Ha costruito un ponte tra il dialetto veneto il cabaret e la televisione

Affermò: «Parlo, penso, sogno e mi arrabbio in veneziano» Facendo l’ubriaco diceva quello che altri non potevano
Di Nicolò Menniti-ippolito

«La mia lingua è il veneziano: parlo, penso, sogno e soprattutto, se mi succede, mi arrabbio in veneziano: prova del nove universale riconosciuta anche nei giochi olimpici». Così diceva Toffolo a una studiosa che indagava le autobiografie linguistiche degli italiani. Perché Lino Toffolo era la sua lingua, il veneziano, tanto è vero che quando Monicelli gli chiese di abbandonarla per passare al dialetto ibrido di “L’armata Brancaleone”, Toffolo obbedì, ma con grande dispiacere, perché sentiva di perdere naturalità. Per molto tempo, poi, è stato anche vero il contrario, almeno in televisione e al cinema: il veneziano, o addirittura il veneto, era unicamente Lino Toffolo, che è stato un ponte essenziale tra la grande tradizione dialettale del teatro veneto e le nuove forme espressive come televisione e cabaret.

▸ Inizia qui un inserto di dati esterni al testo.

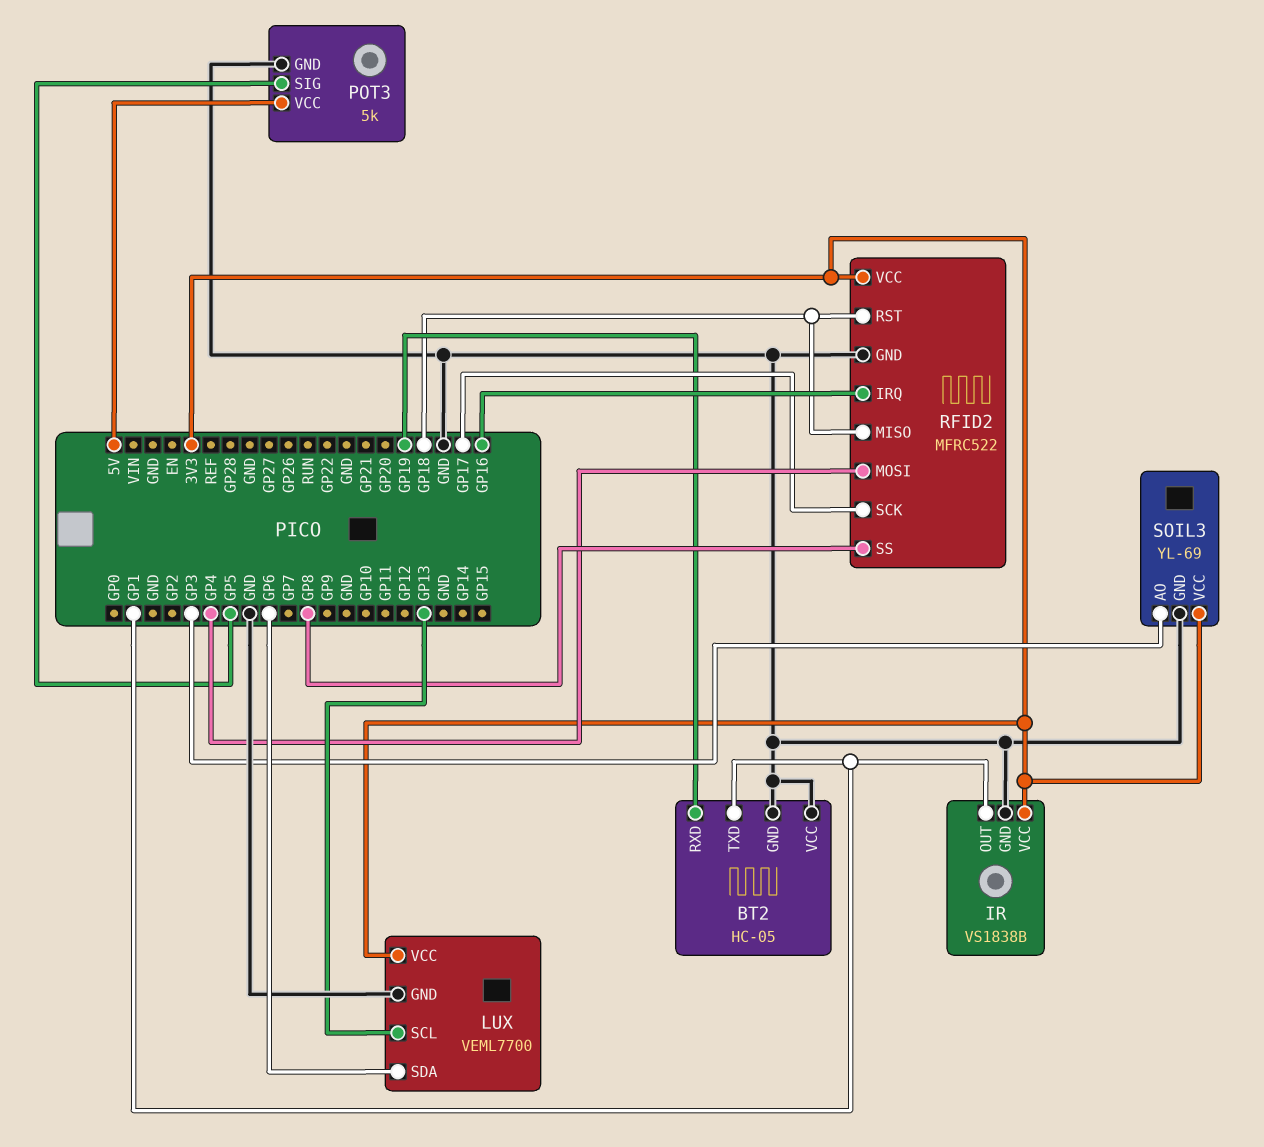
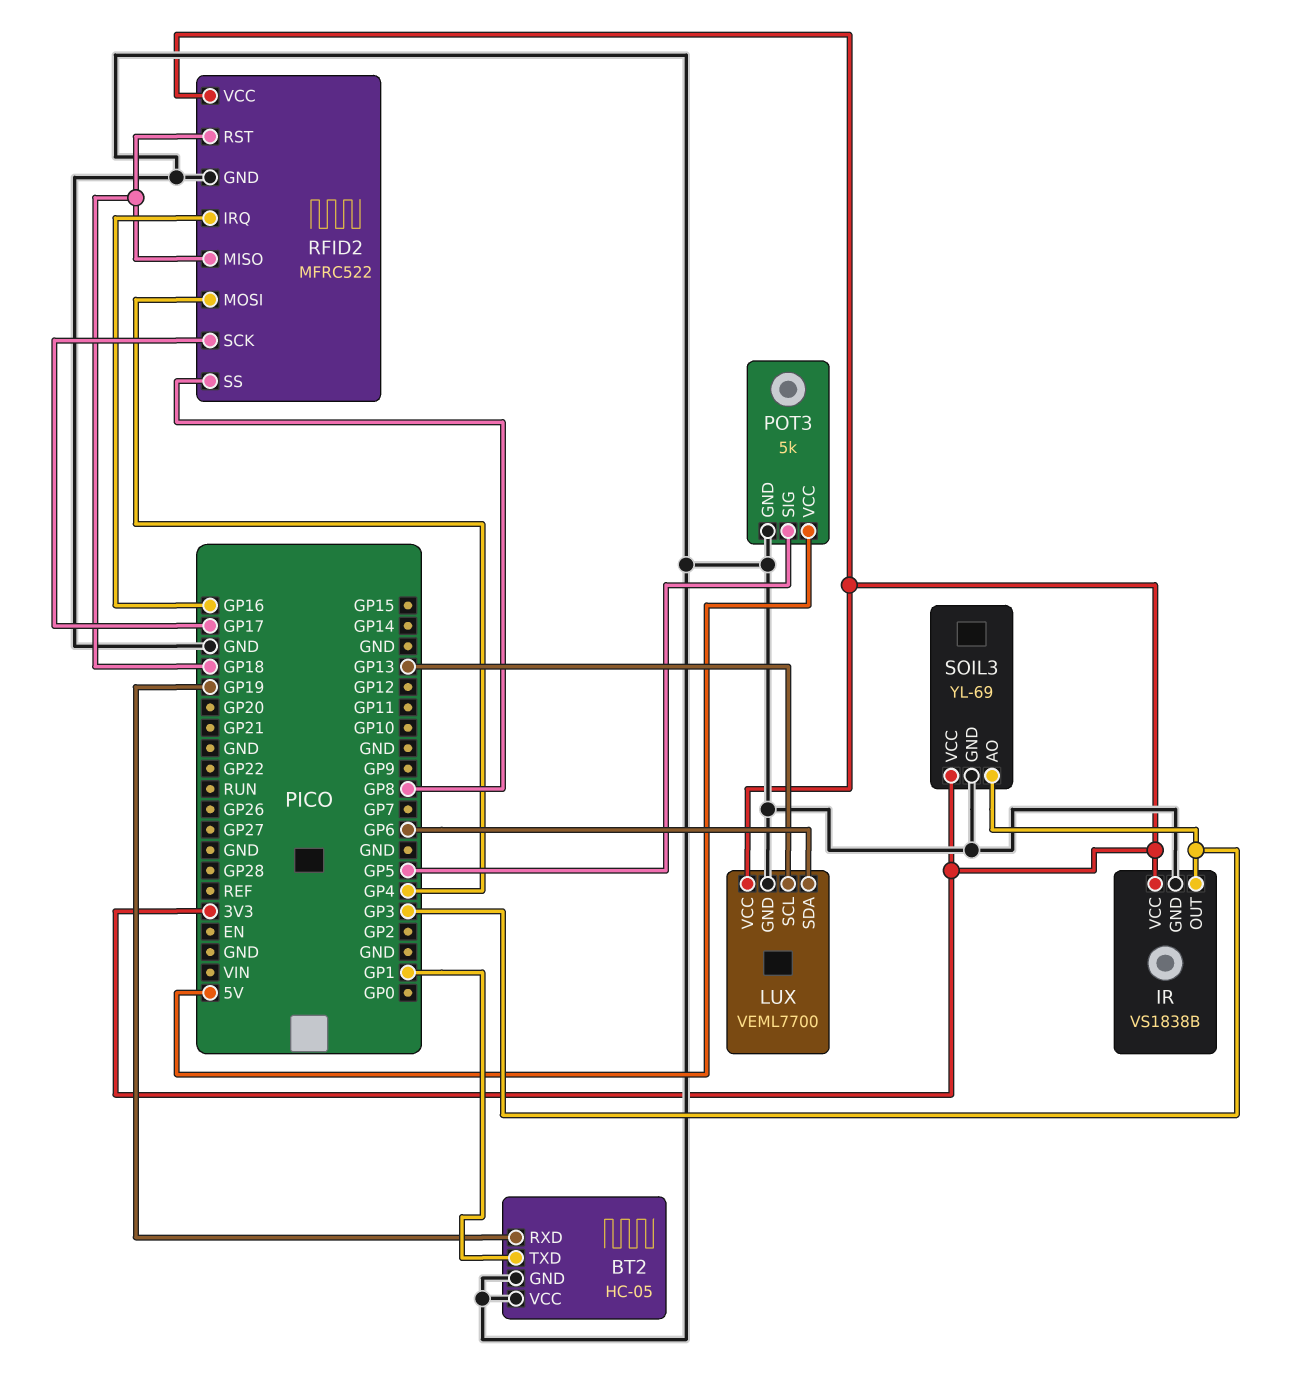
IR pin OUT: GP1 -> GP3

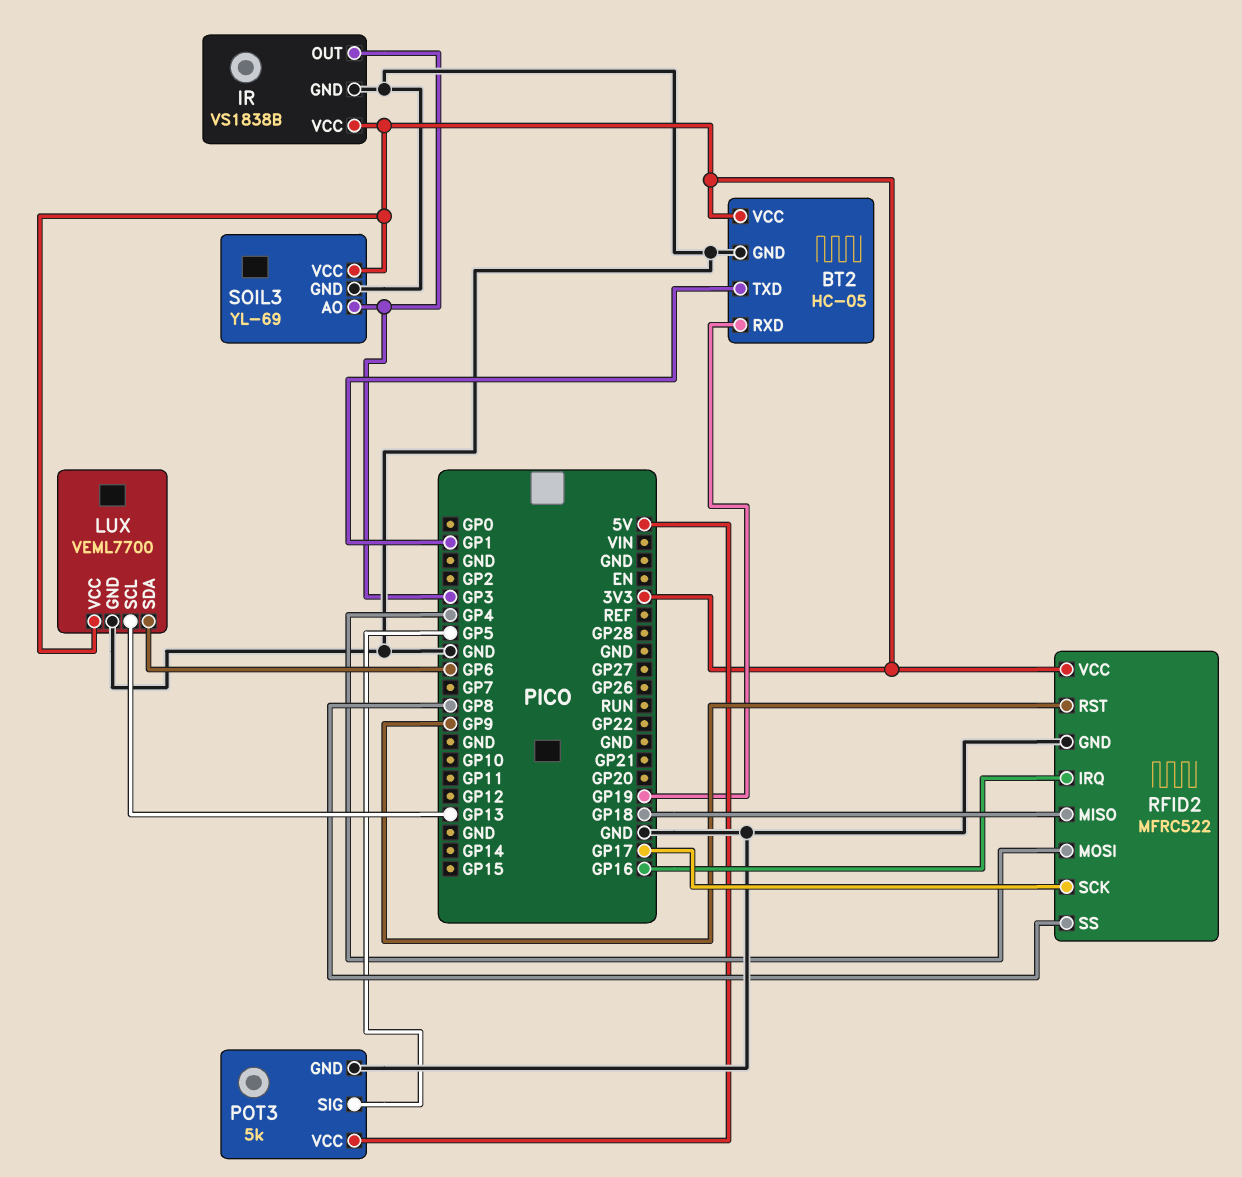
BT2 pin VCC: GND -> 3V3
RFID2 pin RST: GP18 -> GP9

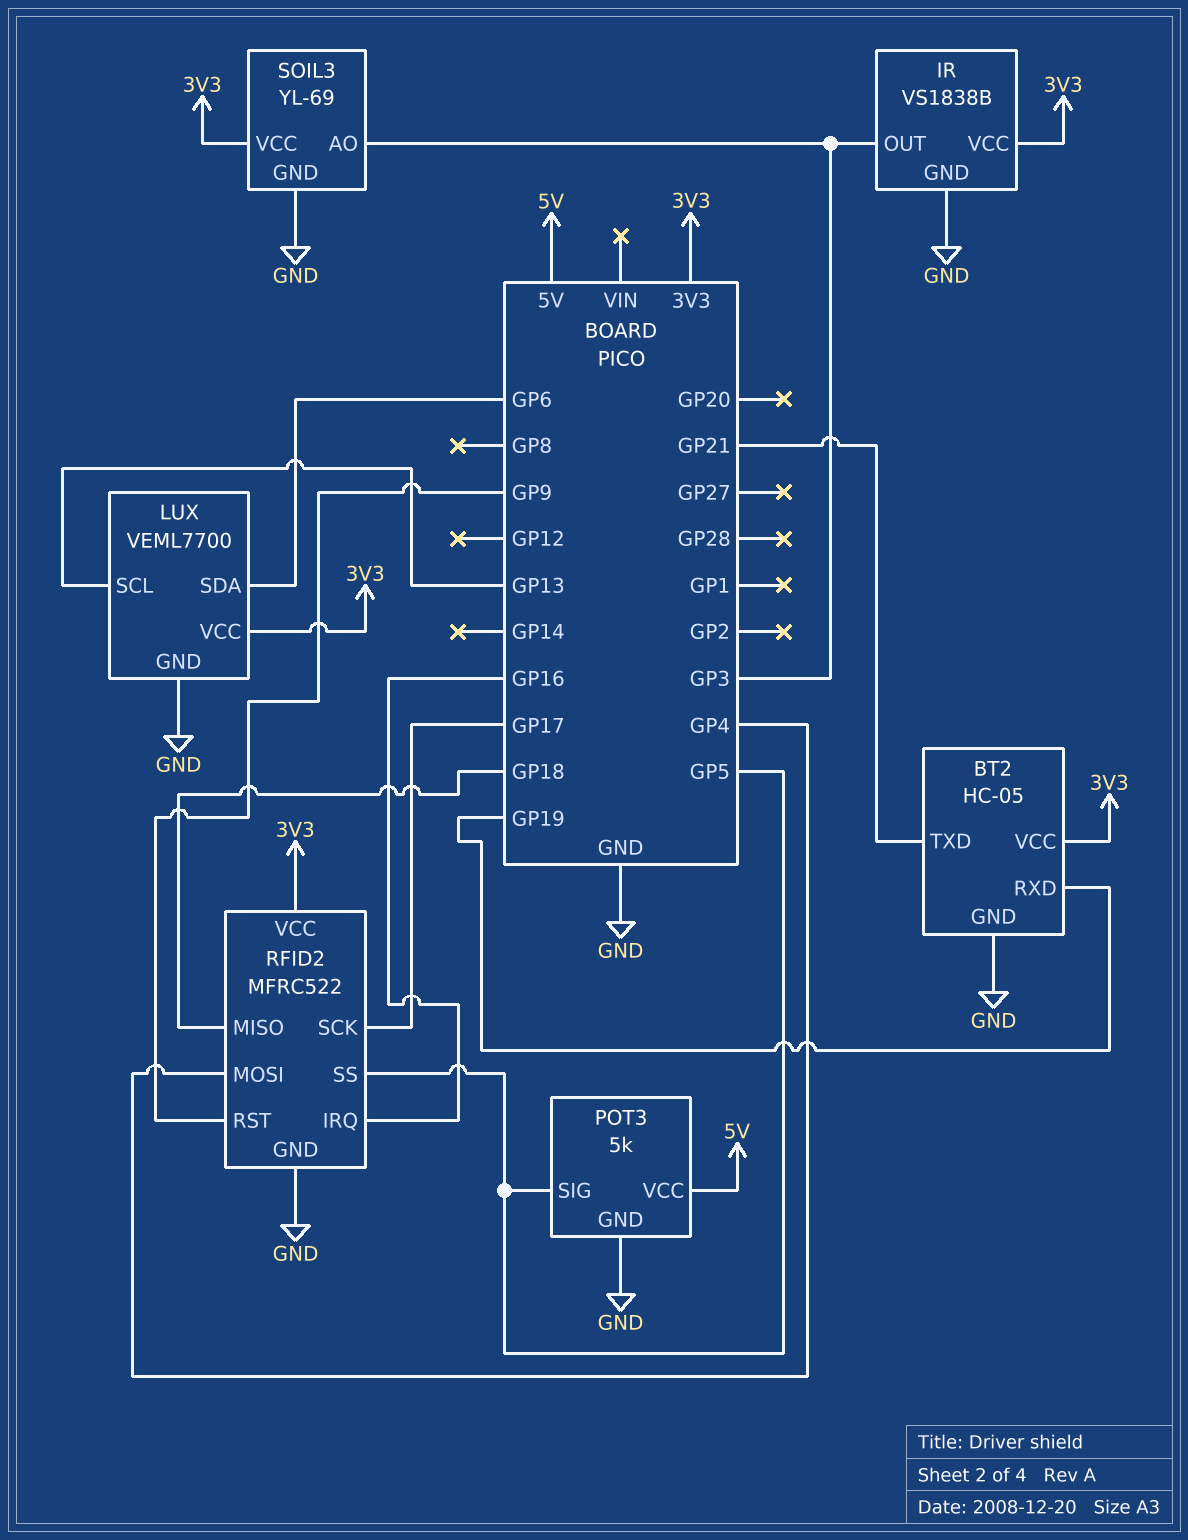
BT2 pin TXD: GP1 -> GP21
RFID2 pin SS: GP8 -> GP5

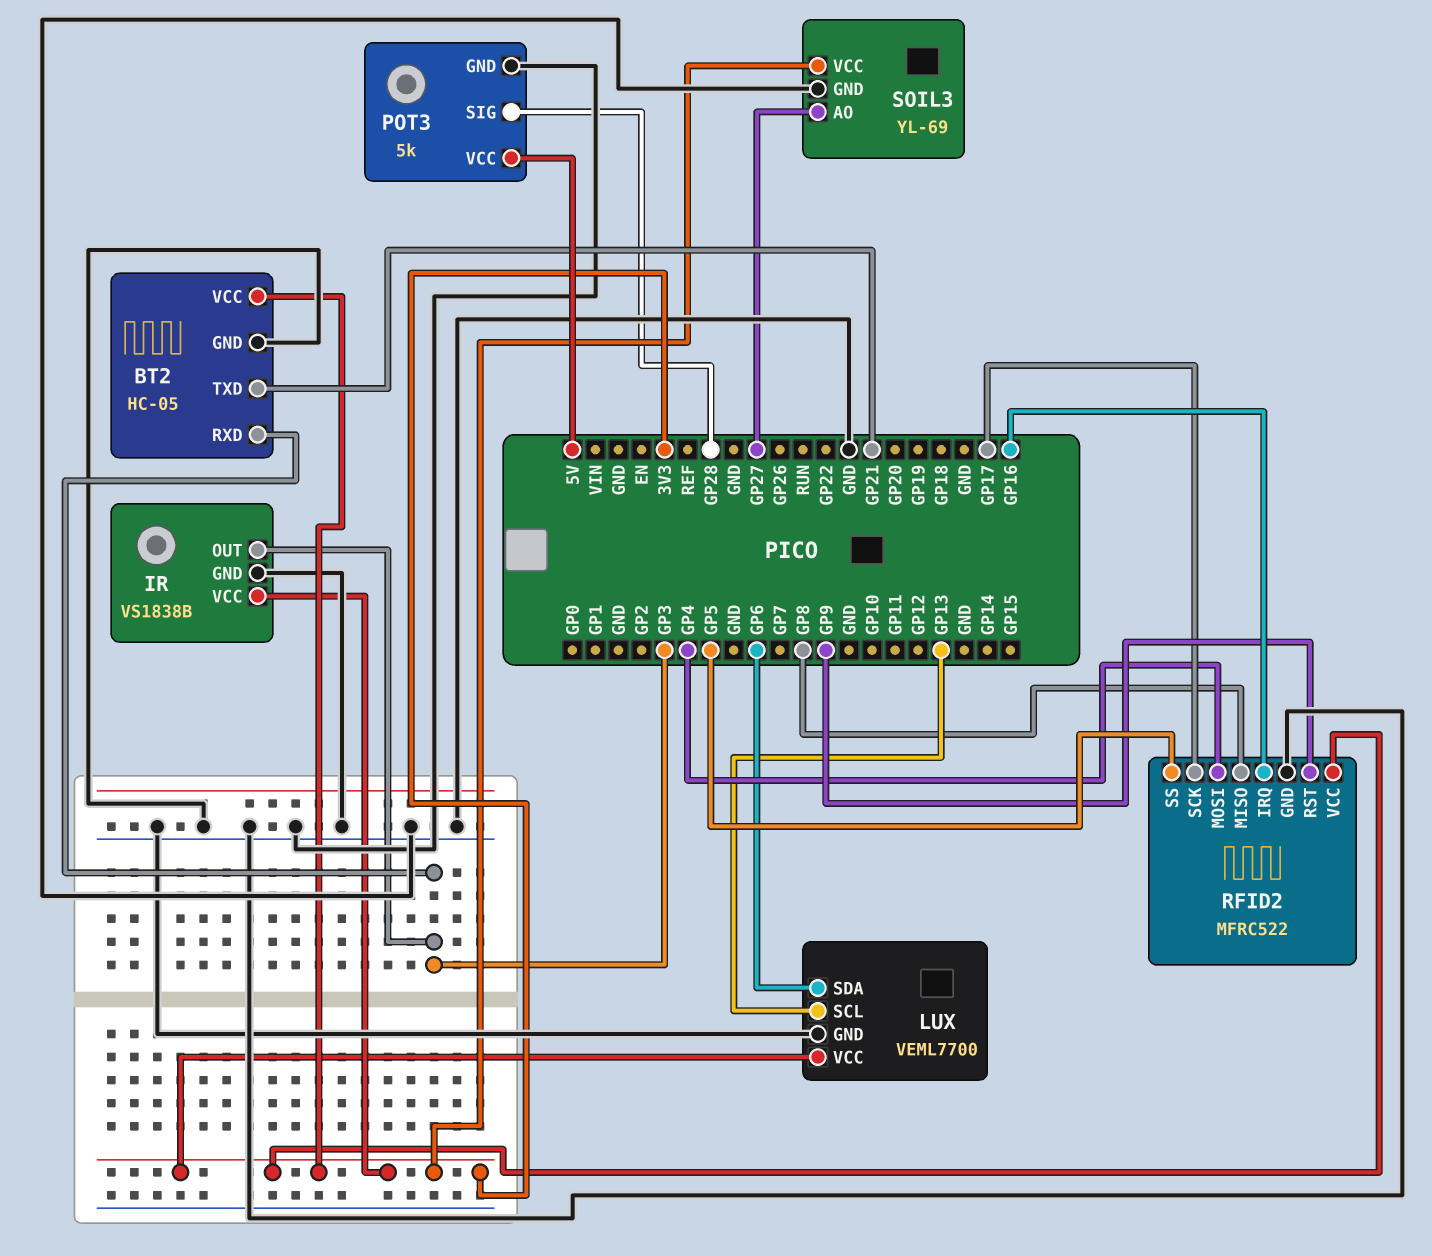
BT2 pin RXD: GP19 -> GP3
POT3 pin SIG: GP5 -> GP28
RFID2 pin MISO: GP18 -> GP8
SOIL3 pin AO: GP3 -> GP27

Perché il veneziano di Toffolo era illustre, aveva discendenza diretta da una tradizione teatrale che ha fatto in tempo a frequentare: la tradizione dei Baseggio, dei Cavalieri, ma anche degli autori come Rocca, Gallina, insomma di quel teatro veneto che fino agli anni Cinquanta riusciva ad avere palcoscenico nazionale. Poi il cinema aveva degradato il veneto come lingua, rimasticandolo come personaggio - parole di Toffolo - «una specie di degradazione di Pantalone», assolutamente priva di sostanza e ripetitiva. Qualche battuta in veneto faceva anche ridere, ma più in là non si poteva andare. E invece a un certo punto arrivò Toffolo, che almeno per una decina di anni segnò una ritrovata verve comica del veneziano, che tornò ad essere presente sulle scene: prima col cabaret, poi con Carosello, infine in televisione con Gaber, a metà degli anni Sessanta. Certo, Toffolo si era imposto usando una maschera, quella dell’ubriaco, che a qualcuno è parsa riduttiva, se non derisoria. E tuttavia il suo ubriaco restituiva dignità alla venezianità, perché era un passaporto per poter dire, usando il veneziano, quello che altri non potevano dire. E per un momento si è pensato che con Toffolo il veneziano potesse riavere un posto di primo piano tra le lingue dello spettacolo italiano e non solo quando si mettevano in scena Goldoni o Ruzante.

L’accoppiata veneta Salvatore Samperi-Lino Toffolo con “Un’anguilla da trecento milioni” e “Beati i ricchi” provò a percorrere la strada della commedia dai tratti localistici, che non aveva paura del dialetto ed anzi lo esaltava. Andò benino, ma non benissimo. E però grazie a Toffolo trovò addirittura la strada del cinema Ruzante, con “La betia” diretta da De Bosio. E poco dopo, segno che il Veneto non faceva più paura, e che Toffolo aveva aperto una strada, Raimondo Vianello chiamò nei suoi spettacoli del sabato sera Tonino Micheluzzi, l’ultimo grande della tradizione teatrale veneta, che approdava così improvvisamente alla ribalta nazionale.

Poi il processo si interrompe, forse perché Lino Toffolo non era e non poteva essere un caposcuola, forse perché i nuovi cabarettisti veneti come “I gatti di vicolo miracoli” rinunciano presto ad usare il dialetto, ma da parte sua Toffolo il segno l’aveva lasciato chiaro, in difesa di una venezianità per lui irrinunciabile, ma capace di arrivare a tutti.